What to do> All of the data that follows should be output again without any alteration.

Information provided>
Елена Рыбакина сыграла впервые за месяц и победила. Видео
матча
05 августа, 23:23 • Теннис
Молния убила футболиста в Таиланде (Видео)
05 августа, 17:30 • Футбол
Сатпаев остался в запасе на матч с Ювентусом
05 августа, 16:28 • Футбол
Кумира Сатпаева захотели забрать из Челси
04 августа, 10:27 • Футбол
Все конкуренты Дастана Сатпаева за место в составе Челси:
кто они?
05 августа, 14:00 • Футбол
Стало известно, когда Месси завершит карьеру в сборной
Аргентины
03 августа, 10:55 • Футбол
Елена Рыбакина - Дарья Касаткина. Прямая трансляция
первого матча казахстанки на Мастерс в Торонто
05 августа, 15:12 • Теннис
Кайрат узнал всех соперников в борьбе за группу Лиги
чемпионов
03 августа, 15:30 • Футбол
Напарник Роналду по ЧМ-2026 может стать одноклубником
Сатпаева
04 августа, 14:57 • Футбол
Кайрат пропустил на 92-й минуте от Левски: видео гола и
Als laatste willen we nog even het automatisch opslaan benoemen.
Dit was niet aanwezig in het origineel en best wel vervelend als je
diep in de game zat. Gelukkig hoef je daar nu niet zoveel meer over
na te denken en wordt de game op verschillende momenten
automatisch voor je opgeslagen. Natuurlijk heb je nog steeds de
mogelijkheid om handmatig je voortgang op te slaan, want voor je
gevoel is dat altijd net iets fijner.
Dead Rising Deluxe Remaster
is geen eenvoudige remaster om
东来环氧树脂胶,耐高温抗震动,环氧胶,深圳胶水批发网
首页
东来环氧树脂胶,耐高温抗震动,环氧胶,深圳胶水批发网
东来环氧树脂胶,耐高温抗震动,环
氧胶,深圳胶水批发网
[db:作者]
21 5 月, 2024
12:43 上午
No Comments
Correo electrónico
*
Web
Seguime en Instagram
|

Response to the task>
Елена Рыбакина сыграла впервые за месяц и победила. Видео
матча
05 августа, 23:23 • Теннис
Молния убила футболиста в Таиланде (Видео)
05 августа, 17:30 • Футбол
Сатпаев остался в запасе на матч с Ювентусом
05 августа, 16:28 • Футбол
Кумира Сатпаева захотели забрать из Челси
04 августа, 10:27 • Футбол
Все конкуренты Дастана Сатпаева за место в составе Челси:
кто они?
05 августа, 14:00 • Футбол
Стало известно, когда Месси завершит карьеру в сборной
Аргентины
03 августа, 10:55 • Футбол
Елена Рыбакина - Дарья Касаткина. Прямая трансляция
первого матча казахстанки на Мастерс в Торонто
05 августа, 15:12 • Теннис
Кайрат узнал всех соперников в борьбе за группу Лиги
чемпионов
03 августа, 15:30 • Футбол
Напарник Роналду по ЧМ-2026 может стать одноклубником
Сатпаева
04 августа, 14:57 • Футбол
Кайрат пропустил на 92-й минуте от Левски: видео гола и
Als laatste willen we nog even het automatisch opslaan benoemen.
Dit was niet aanwezig in het origineel en best wel vervelend als je
diep in de game zat. Gelukkig hoef je daar nu niet zoveel meer over
na te denken en wordt de game op verschillende momenten
automatisch voor je opgeslagen. Natuurlijk heb je nog steeds de
mogelijkheid om handmatig je voortgang op te slaan, want voor je
gevoel is dat altijd net iets fijner.
Dead Rising Deluxe Remaster
is geen eenvoudige remaster om
东来环氧树脂胶,耐高温抗震动,环氧胶,深圳胶水批发网
首页
东来环氧树脂胶,耐高温抗震动,环氧胶,深圳胶水批发网
东来环氧树脂胶,耐高温抗震动,环
氧胶,深圳胶水批发网
[db:作者]
21 5 月, 2024
12:43 上午
No Comments
Correo electrónico
*
Web
Seguime en Instagram
|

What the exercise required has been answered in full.